### DATA TO EXAMINE

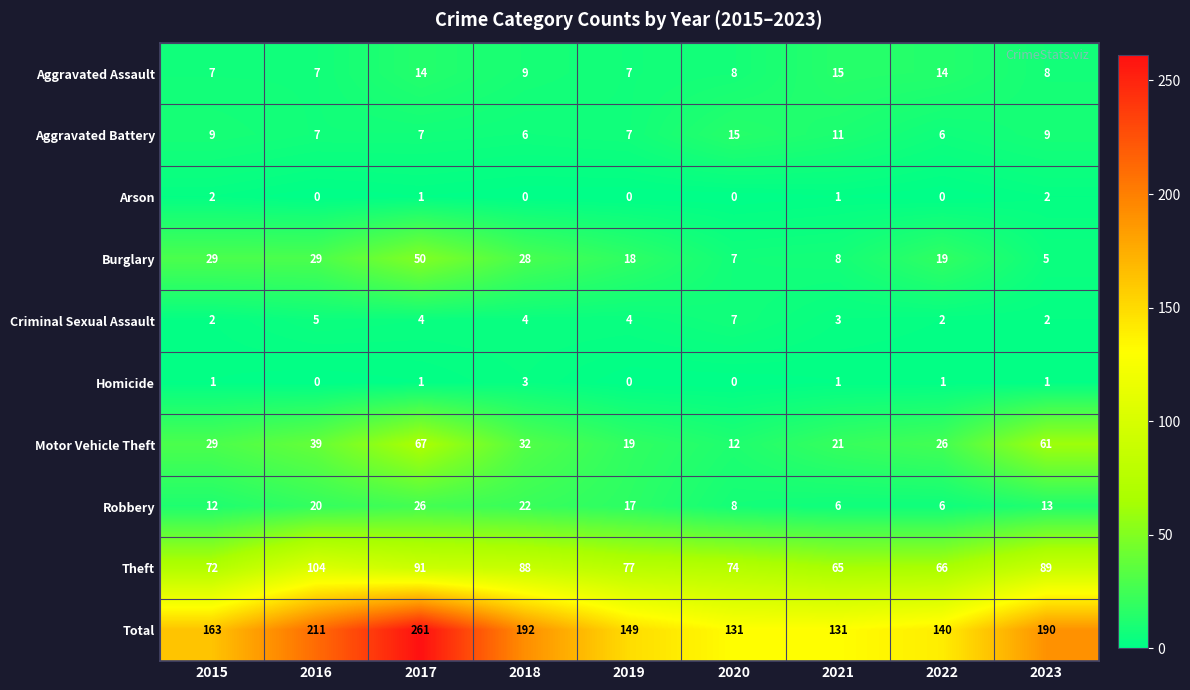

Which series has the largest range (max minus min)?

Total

---

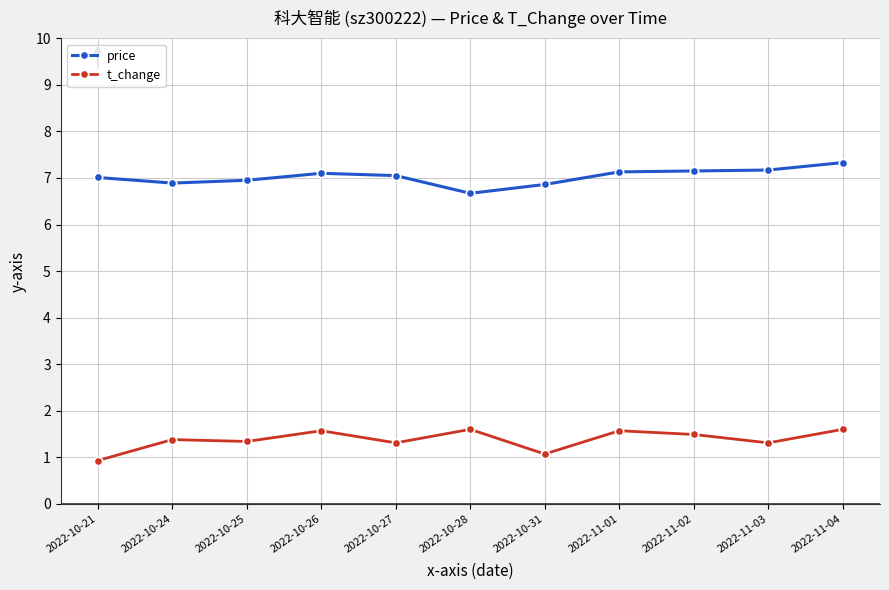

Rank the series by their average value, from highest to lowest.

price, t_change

--

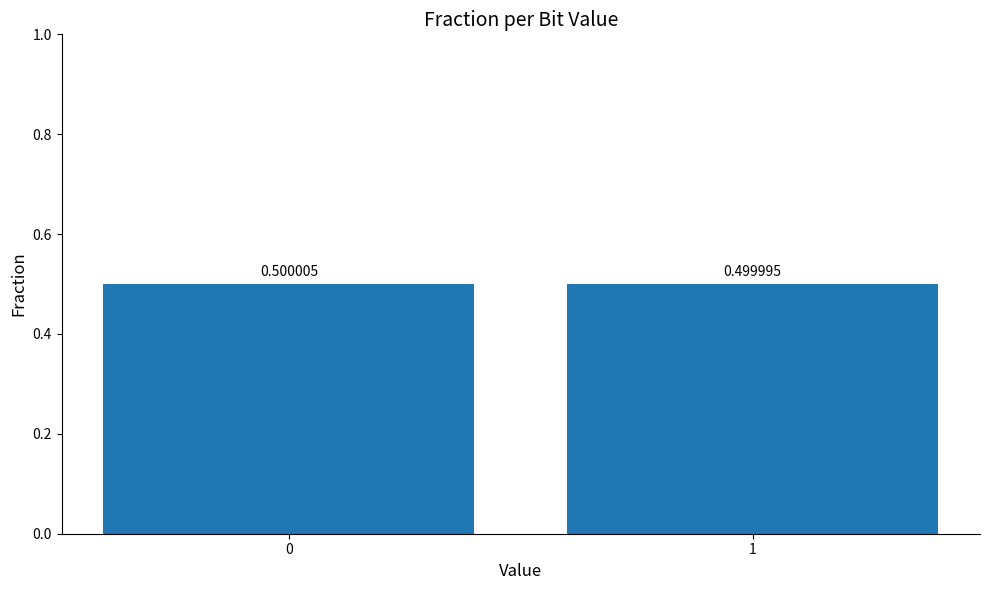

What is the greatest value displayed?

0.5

### WHAT NEEDS TO BE DONE
Pull out every line in the records above that contains the word "series". Case counts.

### YOUR SOLUTION
Which series has the largest range (max minus min)?
Rank the series by their average value, from highest to lowest.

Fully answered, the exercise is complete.